The National Transportation Safety Board (“NTSB”), an independent federal agency, known for investigating major railroad, aviation and highway accidents and with responsibility for making  recommendations aimed at preventing  accidents, has released 19 recommendations  to “eliminate” alcohol-impaired driving accidents.  The recommendations include the implementation of stronger laws, swifter enforcement and the use of new technology – and a lower threshold for determining alcohol-impaired driving, from 0.08 to 0.05 by blood alcohol content (“BAC”).

NTSB statistics indicate that each year nearly 10,000 people are killed in crashes involving alcohol-impaired driving and more than 173,000 are injured.  Chairman Deborah A.P. Hersman stated, “On average, every hour one person is killed and 20 more injured [from impaired driving].”  These statistics are grave enough for Chairman Hersman to state alcohol-impaired driving is a “national epidemic.”

According to NTSB research, although impairment begins with merely one drink, once an individual’s BAC has reached 0.05, both cognitive and visual functions decline.  Currently, all 50 states utilize a BAC of 0.08 before imposing criminal penalties for “driving while intoxicated.”  Thus, NTSB has recommended all states reduce the 0.08 BAC to 0.05 for imposing criminal penalties.

This would not be the first time BAC thresholds have been lowered.  Until 2000, an individual would not be found guilty of driving while intoxicated in the United States if his BAC was less than 0.15.  In contrast, the Federal Motor Carrier Safety Administration (“FMCSA”), the Department of Transportation agency tasked with regulating the driving of commercial motor vehicles, has established a BAC threshold of 0.04 for determining whether a driver has violated its rules and requiring the removal of the driver from duty.  Additionally, under the FMCSA regulations, drivers may not resume performing safety-sensitive duties, such as driving a commercial motor vehicle, until they have been assessed by a Substance Abuse Professional, who must determine the required treatment and/or education the driver needs in resolving problems associated with alcohol misuse, and received a return to duty alcohol test result of less than 0.02, among other things.

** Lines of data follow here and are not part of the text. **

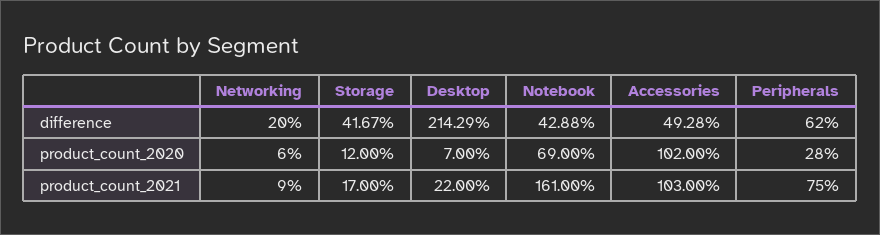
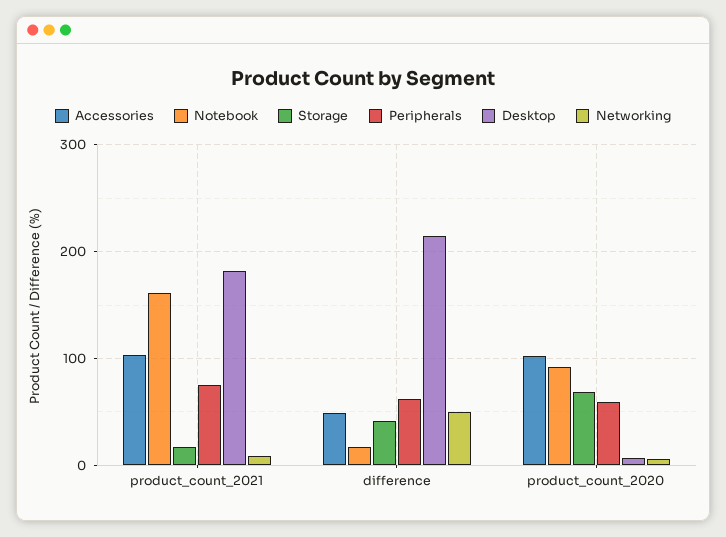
  {
    "Networking": {
-     "difference": 20,
+     "difference": 50,
      "product_count_2020": 6,
      "product_count_2021": 9
    },
    "Storage": {
      "difference": 41.67,
-     "product_count_2020": 12,
+     "product_count_2020": 70,
      "product_count_2021": 17
    },
    "Desktop": {
      "difference": 214.29,
      "product_count_2020": 7,
-     "product_count_2021": 22
+     "product_count_2021": 180
    },
    "Notebook": {
-     "difference": 42.88,
+     "difference": 20,
-     "product_count_2020": 69,
+     "product_count_2020": 90,
      "product_count_2021": 161
    },
    "Accessories": {
      "difference": 49.28,
      "product_count_2020": 102,
      "product_count_2021": 103
    },
    "Peripherals": {
      "difference": 62,
-     "product_count_2020": 28,
+     "product_count_2020": 60,
      "product_count_2021": 75
    }
  }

Other recommendations offered by the NTSB include, among others:

  • High visibility enforcement efforts such as checkpoints, patrols and media campaigns;
  • Ignition interlocks for all driving while intoxicated offenders; and,
  • Administrative license suspension, which allows law enforcement to immediately suspend or revoke driver’s licenses at the time of a DWI arrest, and not allow reinstatement until an ignition interlock is installed.

Many employers that maintain substance abuse testing policies utilize the FMCSA thresholds when it comes to positive alcohol test results.  However, those who have been more lenient may have to reevaluate their policies if the NTSB recommendations are adopted.